Pre 1900 - The earliest architects


Early St. Andrew's








I’m intentionally avoiding any reference to the origins of the game or the development of links golf which had more to do with finding holes and natural green sites. What I wanted to talk about in this series is the hand of man, where he made changes, what features he added and his eventual impact on architecture. The idea is to take a look at the good and the bad ideas that were introduced along the way and their overall impact on the architecture we have today. This by no means is intended to be definitive since I do not have the time or the resources to really be accurate enough – this is an opinion piece where I will try my best to show the development of golf course architecture.

For perspective, I will make quick mention of Tom Morris and the earliest designers of the late 1800’s who largely spent a single day on site laying out the entire course or making changes to the rudimentary courses that existed at the time. For the most part these architects went about finding natural green sites and linking holes from one great green site to another. The courses were full of blind shots, narrow fairways and were largely bordered by whins which while difficult were simply part of the game. Over time the courses were made easier through additional widening, or tougher through the introduction of created or formalized hazards. Professionals like Alan Robertson (the Old Course) and David Strath (North Berwick) were entrusted to make adjustments to the courses and thus became the earliest golf course architects – their work would eventually have a huge hand in the development of golf architecture. They began to build new greens and add hazards to influence play and make the courses more interesting – they ended up creating many of the earliest strategies like the Redan.

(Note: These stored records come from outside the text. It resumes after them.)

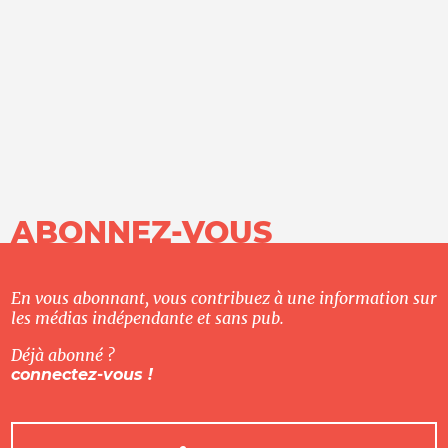
ABONNEZ-VOUS
En vous abonnant, vous contribuez à une information sur
les médias indépendante et sans pub.
Déjà abonné ?
connectez-vous !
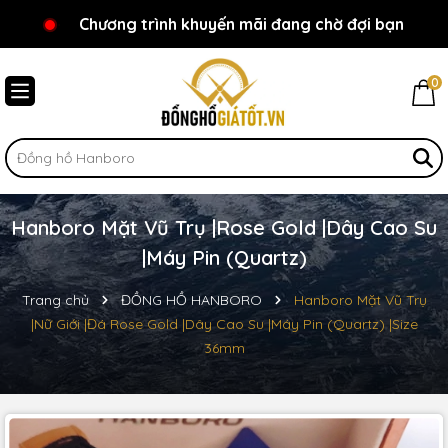
Chương trình khuyến mãi đang chờ đợi bạn
Chào mừng bạn đến với Đồnghồgiátốt.vn!
0
Hanboro Mặt Vũ Trụ |Rose Gold |Dây Cao Su
|Máy Pin (Quartz)
Trang chủ
ĐỒNG HỒ HANBORO
Hanboro Mặt Vũ Trụ
|Nữ Giới |Đá Rose Gold |Dây Cao Su |Máy Pin (Quartz) |Size
36mm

The Redan before the turn of the century













At the same time there was another group of architects, like Willie Dunn, who were building manufactured courses that were far different from the links. They largely gave rise to the penal school of golf courses architecture and featured artificial landforms that were often geometric. They had a tendency to offer courses with steeple jump like hazards that had to be carried, and the architecture tended to tell you where not to go and what not to do. When compared to the open invitation to find the ideal route presented by the links, it is no wonder that Tom Simpson describe this as “the dark ages: “They failed to reproduce any of the feature sof the courses on which they were born and bred, or to realize the principles in which they were made. Their imagination took them no further than the conception of flat gun platform greens, invariable oblong, round or square, supported by railroad embankment sides or batters….The bunkers were constructed on the fairways way be described as rectangular ramparts of a peculiar obnoxious type, stretching at regular intervals across the golf course and having no architectural value whatsoever.”

A Willie Dunn bunker










The penal school’s influence was not all bad and the philosophy was carried through into a number of very famous layouts we revere today, but the early rudimentary geometric architecture was quickly replaced by a desire to have more natural looking features and an aesthetic which we also revere today.

Some key moments of the century included: St. Andrew’s changing the holes closest to the clubhouse leaving only 18 holes in 1764, Tom Morris introducing the idea of returning nines and the double loop at Muirfield, the subtle introduction of strategy into the links course through the placement of some of the earliest introduced hazards and formally planned greens.